Brown's Mart, which now houses the Home of Territory Performing Arts, Brown's Mart Arts and the Brown's Mart Theatre, is a historic building located in Darwin in the Northern Territory of Australia.

==History==
Brown's Mart is one of the oldest buildings in the city centre, being built in 1885 as a Mining Exchange by Mr Brown who was a trader and a Mayor of Darwin. John George Knight, Government Secretary and Architect who was also responsible for the design of the Town hall, Residency, Courthouse, Police Station and the Gaol at Fannie Bay.

Brown's Mart is of simple rectangular plan typical of early colonial buildings including semi circular arches over the front windows and doorway and simple decorations around the openings. Over the years it has been used in commerce, storage, as a shipping and insurance agency, mining exchange, auctions, meetings of local organisations, banking, defence, naval workshop, law, policing and the arts.

In August 1972, Brown's Mart Theatre was founded by Ken Conway, Darwin's first full-time community arts officer with the help of an $8,000 grant from the Australian Council for the Arts. This evolved into Brown's Mart Community Arts Project encouraging and initiating community based arts project which can be self-sufficient and self-generating. Brown's Mart has withstood the cyclones of 1897 and 1937, Tracy in 1974, and Marcus in 2018, as well as the wartime bombing in 1942 and 1943.

It was listed on the Northern Territory Heritage Register on 20 March 1996 and on the defunct Register of the National Estate on 21 October 1980.

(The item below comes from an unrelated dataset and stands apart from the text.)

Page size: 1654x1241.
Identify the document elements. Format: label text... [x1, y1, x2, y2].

Today Brown's Mart Arts operates year-round out of their offices at the Browns Mart Precinct, creating and supporting the creation of new performance work, as well as operating the venue's multiple performance spaces for hire to the community. They present performance work by Northern Territory Artists and support the development of these artist through many development programs, with core funding through the Northern Territory Government through Arts NT, as well as national project funding and philanthropy and donations. Brown's Mart Arts has Tax deductible Gift Recipient Status.

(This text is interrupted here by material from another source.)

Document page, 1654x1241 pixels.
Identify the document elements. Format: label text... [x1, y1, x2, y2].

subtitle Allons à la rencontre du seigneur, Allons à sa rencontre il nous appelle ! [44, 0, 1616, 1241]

Brown's Mart supported the development and presentation of many plays written by the Victorian Premiers Prize winning playwright Mary Anne Butler. Brown's Mart is a venue during the Darwin Festival and the home of the Darwin Fringe Festival. For more than 5 years Brown's Mart has housed the Happy Yess and supported them to showcase local live music annually.

==Description==
Brown's Mart is located on the corner of Smith Street and Harry Chan Avenue, Darwin, on Larrakia Country. Today it operates as an arts venue and organisation, creating professional and community arts events and productions, as well as hosting music, exhibitions, and other cultural events.